(PROBLEM TO SOLVE):
Only those lines running from the start of the listing below through the line that holds "Panorama von der" are to be written out, exactly and in full.

(MATERIAL FOR THIS TASK):
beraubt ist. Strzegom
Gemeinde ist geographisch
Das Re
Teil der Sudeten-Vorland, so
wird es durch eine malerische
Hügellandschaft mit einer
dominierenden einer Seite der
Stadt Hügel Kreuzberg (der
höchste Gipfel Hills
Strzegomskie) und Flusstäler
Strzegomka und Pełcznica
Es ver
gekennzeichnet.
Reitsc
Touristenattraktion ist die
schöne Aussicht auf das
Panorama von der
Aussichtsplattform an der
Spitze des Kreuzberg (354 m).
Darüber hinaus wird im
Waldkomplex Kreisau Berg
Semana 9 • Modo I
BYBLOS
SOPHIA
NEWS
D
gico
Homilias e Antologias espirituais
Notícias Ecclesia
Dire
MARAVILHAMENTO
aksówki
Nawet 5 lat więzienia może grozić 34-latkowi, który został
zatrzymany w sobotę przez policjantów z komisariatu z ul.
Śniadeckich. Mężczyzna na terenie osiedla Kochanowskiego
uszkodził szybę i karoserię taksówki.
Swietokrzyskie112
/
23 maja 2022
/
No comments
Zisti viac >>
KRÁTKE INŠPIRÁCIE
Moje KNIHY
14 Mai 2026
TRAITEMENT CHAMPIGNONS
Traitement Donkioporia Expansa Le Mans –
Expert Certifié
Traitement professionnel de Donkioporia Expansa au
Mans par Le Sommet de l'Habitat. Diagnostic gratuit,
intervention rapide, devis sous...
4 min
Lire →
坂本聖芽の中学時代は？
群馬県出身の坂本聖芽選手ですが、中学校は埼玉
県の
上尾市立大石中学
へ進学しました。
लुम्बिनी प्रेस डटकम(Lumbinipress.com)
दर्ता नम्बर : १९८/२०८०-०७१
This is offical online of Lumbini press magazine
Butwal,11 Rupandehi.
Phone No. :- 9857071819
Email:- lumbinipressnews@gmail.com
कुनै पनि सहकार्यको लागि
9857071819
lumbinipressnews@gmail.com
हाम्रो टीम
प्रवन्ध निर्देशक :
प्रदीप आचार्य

(ANSWER SECTION):
beraubt ist. Strzegom
Gemeinde ist geographisch
Das Re
Teil der Sudeten-Vorland, so
wird es durch eine malerische
Hügellandschaft mit einer
dominierenden einer Seite der
Stadt Hügel Kreuzberg (der
höchste Gipfel Hills
Strzegomskie) und Flusstäler
Strzegomka und Pełcznica
Es ver
gekennzeichnet.
Reitsc
Touristenattraktion ist die
schöne Aussicht auf das
Panorama von der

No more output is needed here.